Problem requirements: Extract the lines from the one containing "Atviri ir nuoširdūs pokalbiai" through the one containing "nuostabias dienas! Mums", including both, and reproduce them without any changes.

Data entries:
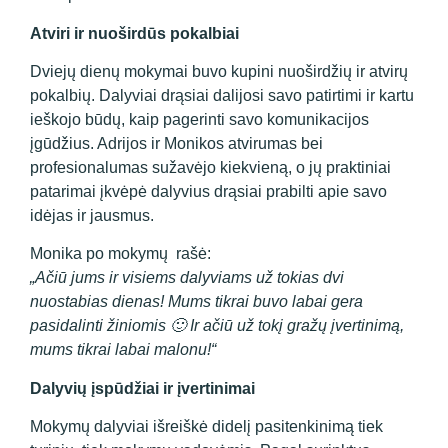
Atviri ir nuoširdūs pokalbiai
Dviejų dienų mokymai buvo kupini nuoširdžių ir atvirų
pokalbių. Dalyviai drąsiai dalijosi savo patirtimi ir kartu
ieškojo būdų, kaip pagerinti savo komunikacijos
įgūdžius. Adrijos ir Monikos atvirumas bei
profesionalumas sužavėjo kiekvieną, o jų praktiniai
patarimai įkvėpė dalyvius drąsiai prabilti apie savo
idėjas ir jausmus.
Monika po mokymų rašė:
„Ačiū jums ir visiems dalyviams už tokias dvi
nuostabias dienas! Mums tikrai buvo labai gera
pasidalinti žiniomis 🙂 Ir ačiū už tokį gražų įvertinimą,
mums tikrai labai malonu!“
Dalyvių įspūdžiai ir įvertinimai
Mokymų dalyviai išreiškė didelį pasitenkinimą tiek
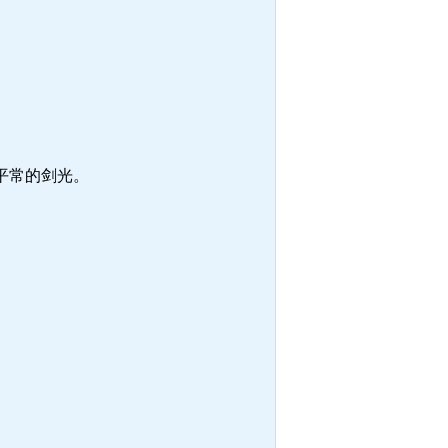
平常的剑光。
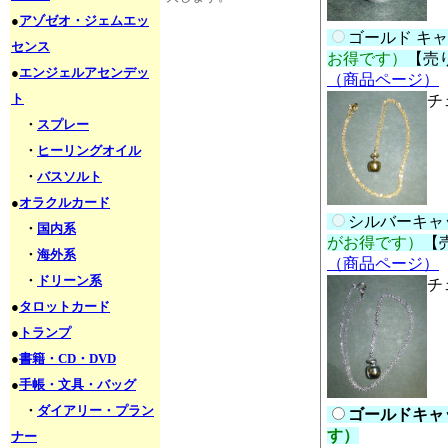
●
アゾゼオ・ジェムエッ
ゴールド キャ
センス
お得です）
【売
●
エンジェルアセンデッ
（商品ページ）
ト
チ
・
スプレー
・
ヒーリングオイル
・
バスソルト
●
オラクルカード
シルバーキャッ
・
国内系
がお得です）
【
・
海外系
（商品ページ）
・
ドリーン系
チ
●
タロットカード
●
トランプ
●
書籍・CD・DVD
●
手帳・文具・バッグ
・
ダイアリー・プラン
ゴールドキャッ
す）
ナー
* * *
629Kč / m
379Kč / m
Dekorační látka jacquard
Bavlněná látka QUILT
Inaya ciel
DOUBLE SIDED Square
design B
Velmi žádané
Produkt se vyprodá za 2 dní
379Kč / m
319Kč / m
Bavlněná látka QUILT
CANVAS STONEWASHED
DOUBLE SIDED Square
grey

Response:
Atviri ir nuoširdūs pokalbiai
Dviejų dienų mokymai buvo kupini nuoširdžių ir atvirų
pokalbių. Dalyviai drąsiai dalijosi savo patirtimi ir kartu
ieškojo būdų, kaip pagerinti savo komunikacijos
įgūdžius. Adrijos ir Monikos atvirumas bei
profesionalumas sužavėjo kiekvieną, o jų praktiniai
patarimai įkvėpė dalyvius drąsiai prabilti apie savo
idėjas ir jausmus.
Monika po mokymų rašė:
„Ačiū jums ir visiems dalyviams už tokias dvi
nuostabias dienas! Mums tikrai buvo labai gera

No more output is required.